Somerton had thought all of this wonderful. Somewhere in the back of her brain, Shelby thought all this new attention had a bit of a smell to it, but Parker was handsome. She’d always give him that. He showered her with flowers and poems and treated her as if she were made of glass.
When he proposed their “merger,” she tried to see that proposal wrapped up in pink ribbons. She’d been trying hard to keep seeing it that way, and their marriage as well.
Then he went and comes out with “the night has eyes.”
This trying to be wrapped up in the romance of the thing was getting more difficult to pull off every day.
“Come on, Parker, be a little naughty,” she pursued now doggedly, rubbing up against him, hoping to feel some sort of spark, see some flash of fire in his eyes. She had to know, needed to know—was something wrong with Parker, or with her? Was he a passionless stick, or was she still the Ice Maiden?

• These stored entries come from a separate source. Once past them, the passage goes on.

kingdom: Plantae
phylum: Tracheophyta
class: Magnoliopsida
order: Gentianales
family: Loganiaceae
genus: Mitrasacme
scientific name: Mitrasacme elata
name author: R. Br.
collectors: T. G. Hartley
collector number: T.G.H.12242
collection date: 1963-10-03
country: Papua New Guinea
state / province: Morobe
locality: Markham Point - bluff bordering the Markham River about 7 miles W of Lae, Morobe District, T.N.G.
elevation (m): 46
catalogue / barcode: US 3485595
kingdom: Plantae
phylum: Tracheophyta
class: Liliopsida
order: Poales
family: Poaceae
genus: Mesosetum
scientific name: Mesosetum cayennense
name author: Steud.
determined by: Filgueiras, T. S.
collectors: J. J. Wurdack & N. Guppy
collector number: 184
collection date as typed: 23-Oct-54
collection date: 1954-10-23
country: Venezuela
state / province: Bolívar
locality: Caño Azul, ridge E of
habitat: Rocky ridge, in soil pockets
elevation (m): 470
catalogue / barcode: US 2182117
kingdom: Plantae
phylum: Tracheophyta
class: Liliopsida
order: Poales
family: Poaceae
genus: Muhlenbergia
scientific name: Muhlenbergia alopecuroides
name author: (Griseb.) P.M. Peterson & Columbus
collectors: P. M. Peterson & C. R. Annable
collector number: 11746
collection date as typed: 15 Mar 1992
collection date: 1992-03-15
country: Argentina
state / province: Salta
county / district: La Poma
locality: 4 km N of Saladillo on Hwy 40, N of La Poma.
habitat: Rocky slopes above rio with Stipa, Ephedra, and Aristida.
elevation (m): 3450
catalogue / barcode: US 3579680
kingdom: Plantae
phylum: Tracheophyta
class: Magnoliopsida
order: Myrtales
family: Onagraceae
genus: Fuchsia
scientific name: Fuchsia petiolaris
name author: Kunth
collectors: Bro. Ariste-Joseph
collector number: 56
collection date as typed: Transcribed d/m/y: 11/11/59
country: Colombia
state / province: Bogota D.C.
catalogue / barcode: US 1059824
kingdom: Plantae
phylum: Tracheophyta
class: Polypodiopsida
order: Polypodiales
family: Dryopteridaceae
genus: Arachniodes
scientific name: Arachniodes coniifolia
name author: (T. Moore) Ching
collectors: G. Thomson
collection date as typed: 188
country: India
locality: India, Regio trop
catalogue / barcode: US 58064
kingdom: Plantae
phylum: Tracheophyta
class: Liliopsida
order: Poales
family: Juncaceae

She touched his cheek with her hand, stroked its smoothness. “We’re engaged to be married, remember? Forget where we are. Forget everything. Kiss me. Don’t you want to kiss me, need to kiss me? Don’t you ever think you’ll just die if you can’t kiss me, hold me? Don’t you want to go a little mad—right here, right now?”
Parker reached up and disengaged her arms from his neck, placed kisses on the back of each hand as he lowered them to her sides. “How much have you had to drink, Shelby?” he asked, smiling indulgently.
“Not enough, apparently,” she shot back at him, pushing past him as she all but ran down the length of the balcony, intent on returning to the ballroom. And bumped into a tall wall of well-tailored muscle.
“ ’Evenin’, ma’am. I was just coming out to check up on you, doing the bodyguard thing and all of that.”
“Yes, yes. Whatever.” She kept her head down, refusing to look at him, concentrating instead on the shine on the tops of his shoes. How dare the man have been here to witness her embarrassment! Didn’t the fool know the meaning of the word discretion? She sailed past him, mortified, hating to hear the man’s soft chuckle as she stepped inside the ballroom once more, then immediately forgot him.